Altogether, ChildFund Philippines set up 22 centres in typhoon-affected communities where children could gather, play and receive trauma support. When school resumed in January this year, the spaces were used as temporary classrooms to substitute for school buildings that were destroyed or damaged by the typhoon.

ChildFund youth volunteers are still helping to run games and activities at our Child-Centred Spaces for children on the weekends

The CCS are still very active today. They’re open on the weekend when children are off school, providing nutritious food and safe drinking water, and giving children a safe space to play and receive support from trained volunteers. Kenna is now one of those volunteers.
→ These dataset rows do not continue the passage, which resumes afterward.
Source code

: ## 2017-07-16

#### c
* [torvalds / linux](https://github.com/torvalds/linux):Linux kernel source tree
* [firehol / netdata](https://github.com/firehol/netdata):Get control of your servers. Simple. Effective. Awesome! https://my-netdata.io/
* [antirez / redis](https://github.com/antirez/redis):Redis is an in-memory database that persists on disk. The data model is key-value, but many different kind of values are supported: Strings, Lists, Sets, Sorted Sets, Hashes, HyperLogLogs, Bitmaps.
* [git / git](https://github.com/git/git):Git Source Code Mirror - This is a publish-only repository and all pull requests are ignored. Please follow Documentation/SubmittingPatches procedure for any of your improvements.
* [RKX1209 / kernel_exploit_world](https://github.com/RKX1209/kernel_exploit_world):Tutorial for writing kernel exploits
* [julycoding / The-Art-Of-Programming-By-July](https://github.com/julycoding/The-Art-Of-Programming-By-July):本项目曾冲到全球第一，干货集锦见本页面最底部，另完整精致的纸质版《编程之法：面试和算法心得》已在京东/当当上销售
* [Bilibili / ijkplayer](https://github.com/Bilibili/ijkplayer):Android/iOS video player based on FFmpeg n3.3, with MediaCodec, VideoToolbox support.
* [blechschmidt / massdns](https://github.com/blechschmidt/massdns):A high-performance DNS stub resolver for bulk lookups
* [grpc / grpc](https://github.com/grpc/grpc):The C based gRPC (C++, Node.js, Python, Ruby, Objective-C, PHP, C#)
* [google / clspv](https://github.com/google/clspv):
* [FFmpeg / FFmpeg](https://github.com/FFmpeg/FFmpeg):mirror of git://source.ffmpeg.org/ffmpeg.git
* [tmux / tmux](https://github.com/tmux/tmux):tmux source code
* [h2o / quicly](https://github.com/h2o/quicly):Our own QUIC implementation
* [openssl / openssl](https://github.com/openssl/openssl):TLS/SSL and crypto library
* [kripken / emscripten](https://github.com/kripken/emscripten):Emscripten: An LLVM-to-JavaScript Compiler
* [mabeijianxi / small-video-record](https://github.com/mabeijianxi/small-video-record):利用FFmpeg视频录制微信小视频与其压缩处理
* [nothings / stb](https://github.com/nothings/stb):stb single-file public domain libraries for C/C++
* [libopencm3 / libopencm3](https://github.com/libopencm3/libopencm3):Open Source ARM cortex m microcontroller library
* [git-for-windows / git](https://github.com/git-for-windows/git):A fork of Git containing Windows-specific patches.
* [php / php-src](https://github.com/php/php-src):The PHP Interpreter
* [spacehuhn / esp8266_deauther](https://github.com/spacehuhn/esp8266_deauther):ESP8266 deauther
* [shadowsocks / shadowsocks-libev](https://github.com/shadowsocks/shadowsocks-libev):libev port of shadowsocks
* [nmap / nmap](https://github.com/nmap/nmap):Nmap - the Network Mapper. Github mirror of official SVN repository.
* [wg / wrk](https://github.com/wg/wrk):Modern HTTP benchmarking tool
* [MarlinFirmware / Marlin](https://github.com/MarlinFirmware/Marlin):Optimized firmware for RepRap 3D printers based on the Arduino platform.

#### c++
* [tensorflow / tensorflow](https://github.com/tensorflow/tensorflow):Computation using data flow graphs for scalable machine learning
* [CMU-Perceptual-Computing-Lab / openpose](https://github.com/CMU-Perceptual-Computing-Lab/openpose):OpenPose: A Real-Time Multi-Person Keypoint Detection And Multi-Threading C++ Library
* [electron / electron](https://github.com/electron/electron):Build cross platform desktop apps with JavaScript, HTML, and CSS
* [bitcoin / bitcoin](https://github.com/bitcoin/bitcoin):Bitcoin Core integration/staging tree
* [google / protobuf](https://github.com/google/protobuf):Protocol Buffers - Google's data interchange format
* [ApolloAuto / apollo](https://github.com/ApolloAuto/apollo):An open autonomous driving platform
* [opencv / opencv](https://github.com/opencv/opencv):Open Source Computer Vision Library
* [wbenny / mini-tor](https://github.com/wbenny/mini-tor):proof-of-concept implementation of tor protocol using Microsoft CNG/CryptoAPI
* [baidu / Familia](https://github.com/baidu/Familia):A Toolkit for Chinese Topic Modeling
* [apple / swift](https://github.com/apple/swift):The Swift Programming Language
“Each day of the weekend, I get about 60 to 100 children attending CCS,” Kenna says. “Such numbers can get unruly sometimes, especially among the younger kids, but you just need lots of patience.”

After receiving support herself at her local CCS, Kenna was determined to extend the same support to other children her age and younger. She trained with ChildFund to learn the science behind the games and other activities that are run at the CCS. Kenna and her peers also learned about child protection, particularly in the context of a post-emergency situation, where circumstances remain difficult as people are still recovering and infrastructure is being repaired.

Asked how much longer she will volunteer with ChildFund, Kenna is resolute in her answer: “As long as I’m still needed.”

Following a massive relief effort, ChildFund Philippines and its local partners are now working on the recovery phase of our Haiyan emergency response. For the next three to five years, this will include helping to restore livelihoods, strengthening community-based child protection mechanisms and providing disaster risk management and emergency response training for local communities. The work of local communities, including volunteers like Kenna, is absolutely vital to this ongoing effort.

One year on from Typhoon Haiyan, ChildFund Australia would again like to thank our Project Humanity partners and everyone who donated to support our relief and recovery work in the Philippines. More than $620,000 has been donated to date. Thank you!